H4: Multi-Core Support (deferred until H5 complete)

Lessons Learned (from milestones 10–17)

  1. Break big problems into small ones. Target 1–2 benchmarks per milestone, not all at once.
  2. CI turnaround is the bottleneck. Each cycle can only test one CI iteration. Budget accordingly.
  3. Caches are correctly configured (M11 confirmed). Problems are purely pipeline timing.
  4. Research before implementation. Profile WHY sim CPI is wrong before changing parameters.
  5. OoO experiments cause regressions. Stick to in-order pipeline improvements.
  6. Don't merge without CI verification. Update accuracy data ONLY from CI-verified runs.

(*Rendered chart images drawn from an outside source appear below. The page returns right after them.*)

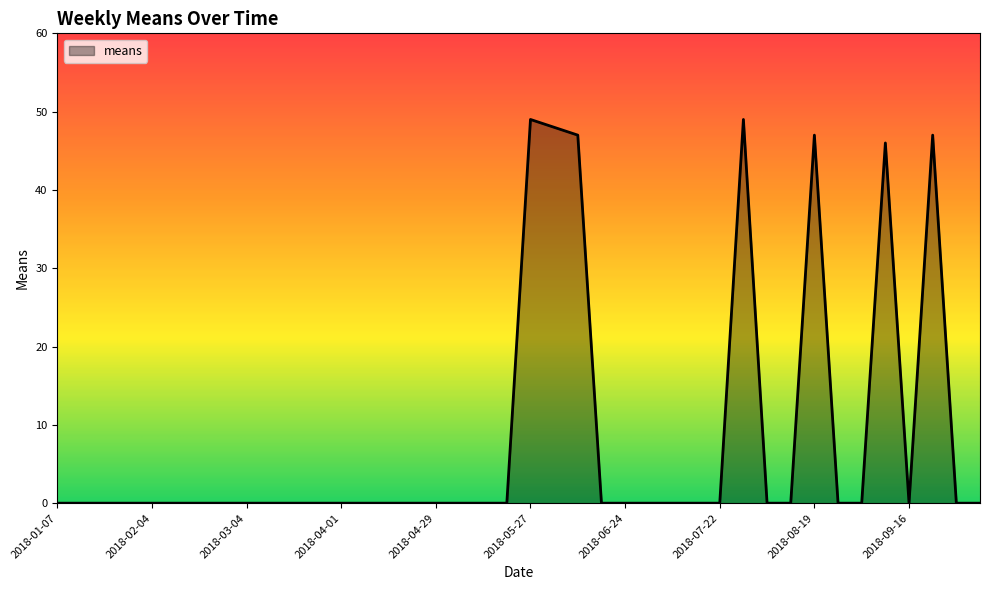

What is the difference between the maximum and minimum values?

49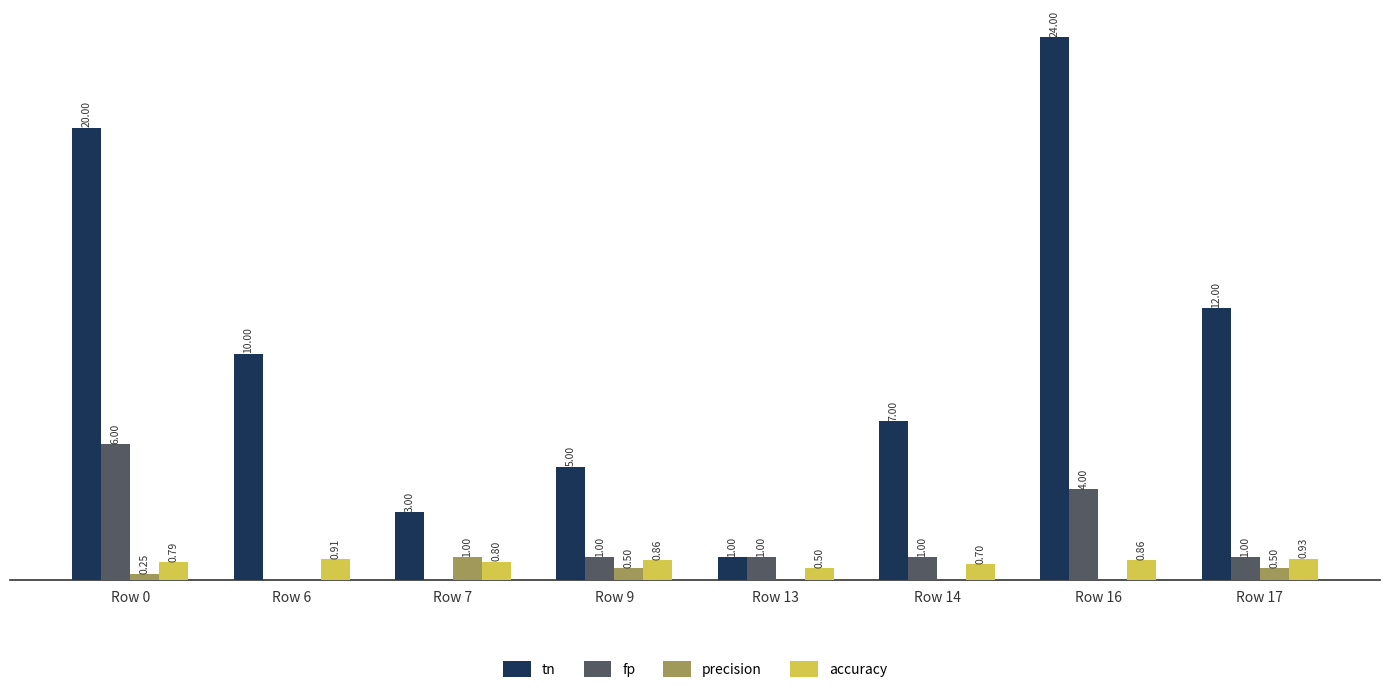

Are the bars grouped side by side (vs. stacked)?

Yes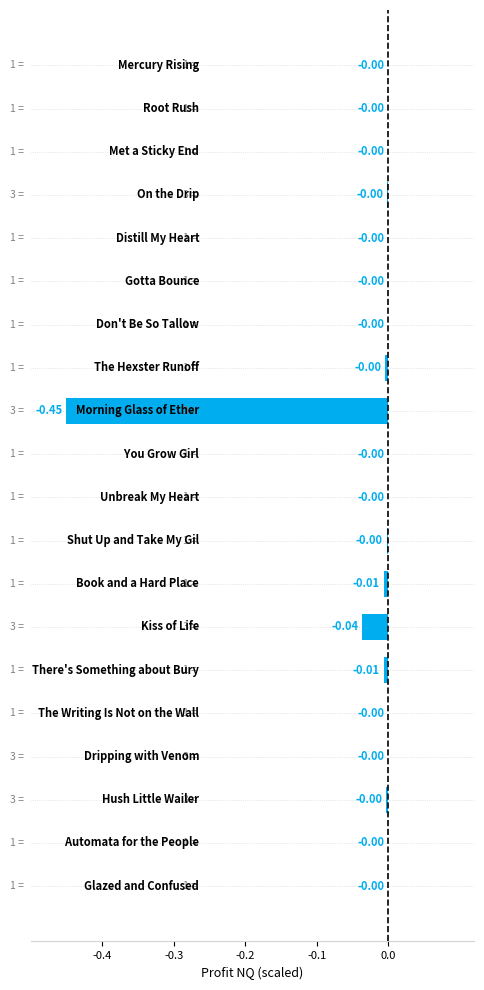

Which category has the highest value across all series?

Glazed and Confused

  7. "Wait for CI" should be its own task. Never combine CI wait + implementation in one milestone.
  8. Structural hazards are the #1 pipeline accuracy bottleneck for most benchmarks.
  9. memorystrided is a distinct problem — sim is too fast (not too slow), needs cache miss stall cycles.
  10. The Marin runner group provides Apple M2 hardware for accuracy benchmarks.
  11. Verify regressions with code analysis, not assumptions. PR#106 was wrongly assumed to regress memorystrided — code analysis confirmed it didn't (D-cache gating only affects non-D-cache benchmarks).
  12. The top 2 errors are the main roadblock. Fix jacobi-1d + bicg → H5 likely achieved (avg drops to ~17.4%).